Task to carry out | From the entries below, copy exactly the lines from the one that contains "- Di halaman Select managed identities, pilih **Subscription**" through the one that contains "- Di halaman Select managed identities, pilih **Managed", both included, and only those.

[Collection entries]
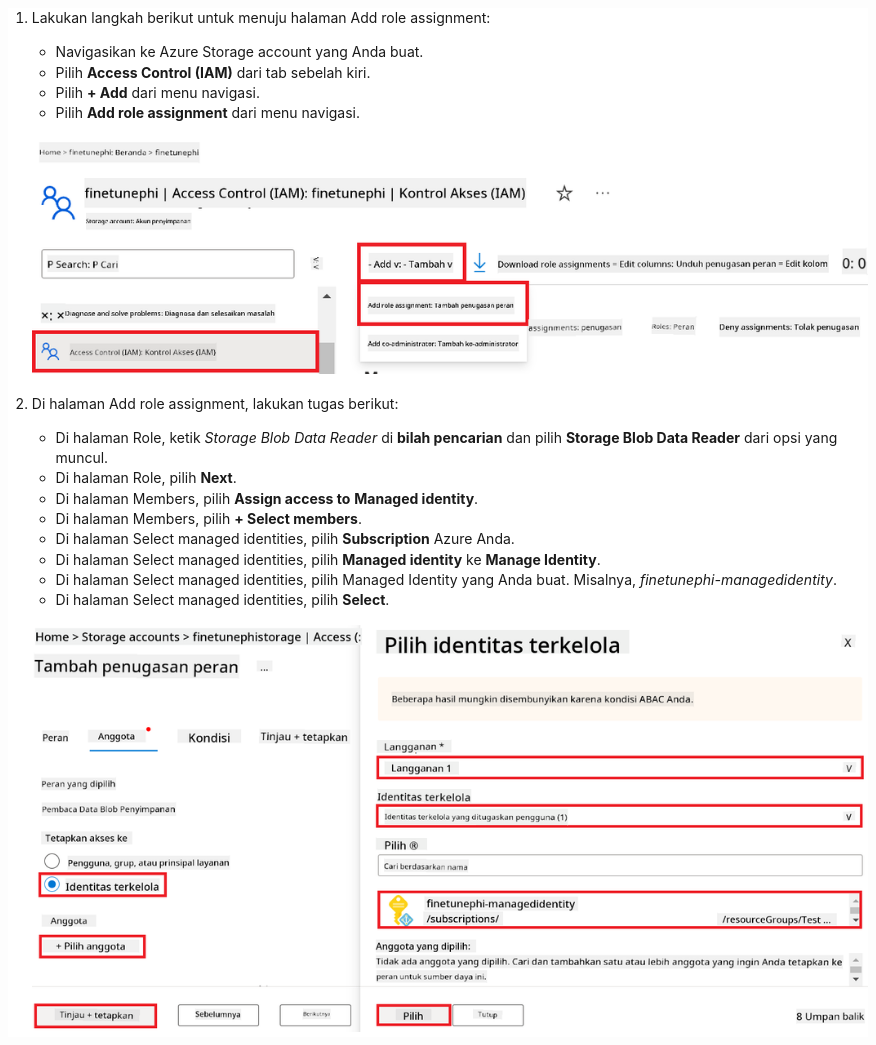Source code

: 1. Lakukan langkah berikut untuk menuju halaman Add role assignment:

    - Navigasikan ke Azure Storage account yang Anda buat.
    - Pilih **Access Control (IAM)** dari tab sebelah kiri.
    - Pilih **+ Add** dari menu navigasi.
    - Pilih **Add role assignment** dari menu navigasi.

    ![Add role.](../../../../../../translated_images/03-06-add-role.353ccbfdcf0789c25fb73e63b957e214a2b651375a640a3aa54159a3731f495b.id.png)

1. Di halaman Add role assignment, lakukan tugas berikut:

    - Di halaman Role, ketik *Storage Blob Data Reader* di **bilah pencarian** dan pilih **Storage Blob Data Reader** dari opsi yang muncul.
    - Di halaman Role, pilih **Next**.
    - Di halaman Members, pilih **Assign access to** **Managed identity**.
    - Di halaman Members, pilih **+ Select members**.
    - Di halaman Select managed identities, pilih **Subscription** Azure Anda.
    - Di halaman Select managed identities, pilih **Managed identity** ke **Manage Identity**.
    - Di halaman Select managed identities, pilih Managed Identity yang Anda buat. Misalnya, *finetunephi-managedidentity*.
    - Di halaman Select managed identities, pilih **Select**.

    ![Select managed identity.](../../../../../../translated_images/03-08-select-managed-identity.e80a2aad5247eb25289f2f121da05d114934d21d26aae9cb779334cbbccdf9e8.id.png)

Response |
    - Di halaman Select managed identities, pilih **Subscription** Azure Anda.
    - Di halaman Select managed identities, pilih **Managed identity** ke **Manage Identity**.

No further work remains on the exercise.